Besides aiming for maximal performance on accelerators, sometimes a numerical library also targets to run in a wide range of environments, for example, to execute on web browsers based on JavaScript for ease of access to many end users. Besides, with the trending of edge computing and the Internet of Things, it is also crucial for numerical libraries to support running on computation resource–limited devices. One approach is to construct unikernel, a specialized minimal virtual machine image that only contains necessary libraries and modules to support an application. In this book, we also introduce Owl’s support for execution in this environment.

1.2.4 Research on Owl

In the last part of this book, we introduce two components in Owl: Zoo, for service composition and deployment, and Actor, for distributed computing. The focus of these two chapters is to present two pieces of research based on Owl.

In Chapter 9, we introduce the Zoo subsystem. It was originally developed to share OCaml scripts. It is known that we can use OCaml as a scripting language as Python (at certain performance cost because the code is compiled into bytecode). Even though compiling into native code for production use is recommended, scripting is still useful and convenient, especially for light deployment and fast prototyping. In fact, the performance penalty in most Owl scripts is almost unnoticeable because the heaviest numerical computation part is still offloaded to Owl which runs native code. While designing Owl, our goal is always to make the whole ecosystem open, flexible, and extensible. Programmers can make their own “small” scripts and share them with others conveniently, so they do not have to wait for such functions to be implemented in Owl’s master branch or submit something “heavy” to OPAM. Based on these basic functionalities, we extend the Zoo system to address the computation service composition and deployment issues.

Next, we discuss the topic of distributed computing. The design of distributed and parallel computing module essentially differentiates Owl from other mainstream numerical libraries. For most libraries, the capability of distributed and parallel computing is often implemented as a third-party library, and the users have to deal with low-level message passing interfaces. However, Owl achieves such capability through its Actor subsystem. Distributed computing includes techniques that combine multiple machines through a network, sharing data and coordinating progresses.
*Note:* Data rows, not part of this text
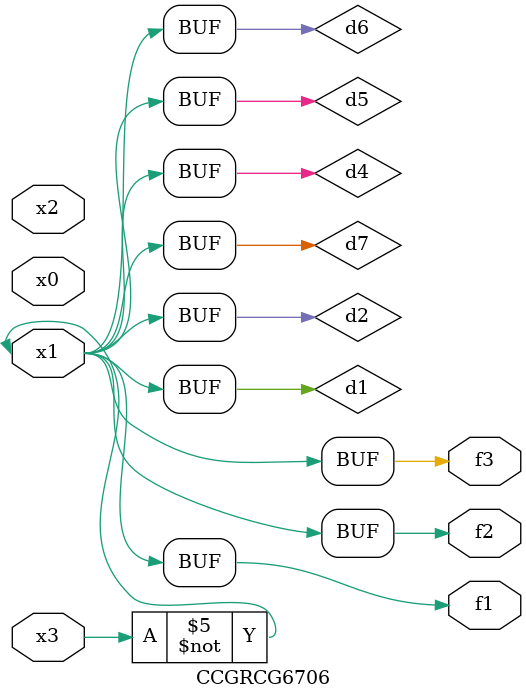
<source format=v>
module CCGRCG6706(
	input x0, x1, x2, x3,
	output f1, f2, f3
);

	wire d1, d2, d3, d4, d5, d6, d7;

	not (d1, x3);
	buf (d2, x1);
	xnor (d3, d1, d2);
	nor (d4, d1);
	buf (d5, d1, d2);
	buf (d6, d4, d5);
	nand (d7, d4);
	assign f1 = d6;
	assign f2 = d7;
	assign f3 = d6;
endmodule

</source>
With the fast-growing number of data and processing power they require, distributed computing has been playing a significant role in current smart applications in various fields. Its application is extremely prevalent in various fields, such as providing large computing power jointly, fault-tolerant databases, file system, web services, and managing large-scale networks, etc.
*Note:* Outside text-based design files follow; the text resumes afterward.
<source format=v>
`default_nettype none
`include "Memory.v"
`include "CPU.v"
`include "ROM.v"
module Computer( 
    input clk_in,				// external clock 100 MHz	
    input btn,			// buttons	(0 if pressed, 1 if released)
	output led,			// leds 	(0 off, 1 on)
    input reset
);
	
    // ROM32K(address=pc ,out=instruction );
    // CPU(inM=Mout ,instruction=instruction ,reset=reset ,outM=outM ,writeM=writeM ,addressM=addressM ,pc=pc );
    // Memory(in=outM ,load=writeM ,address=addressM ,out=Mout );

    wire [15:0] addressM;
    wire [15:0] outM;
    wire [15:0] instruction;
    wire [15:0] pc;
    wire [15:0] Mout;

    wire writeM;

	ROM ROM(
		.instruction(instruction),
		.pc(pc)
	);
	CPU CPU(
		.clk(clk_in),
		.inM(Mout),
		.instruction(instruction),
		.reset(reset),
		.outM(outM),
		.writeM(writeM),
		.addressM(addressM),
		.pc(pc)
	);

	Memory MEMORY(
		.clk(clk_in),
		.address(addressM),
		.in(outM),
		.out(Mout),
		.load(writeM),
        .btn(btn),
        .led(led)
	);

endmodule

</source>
In Chapter 10, we give a brief bird’s-eye view of this topic. Specifically, we introduce an OCaml-based distributed computing engine, Actor. It has implemented three mainstream programming paradigms: parameter server, map-reduce, and peer-to-peer. Orthogonal to these paradigms, Actor also implements all four types of synchronization barriers. We introduce four different types of synchronization methods or “barriers” that are commonly used in current systems. We further elaborate how these barriers are designed and provide illustrations from the theoretical perspective. Finally, we use evaluations to show the performance trade-offs in using different barriers.

1.3 Summary

In this chapter, we introduced the theme of this book, which centers on the design of Owl, a numerical library we have been developing. We briefly discussed why we build Owl based on the OCaml language. And then we set a road map for the whole book, which can be categorized into four parts: basic building block, advanced analytics, execution in various environments, and research topics based on Owl. We hope you will enjoy the journey ahead!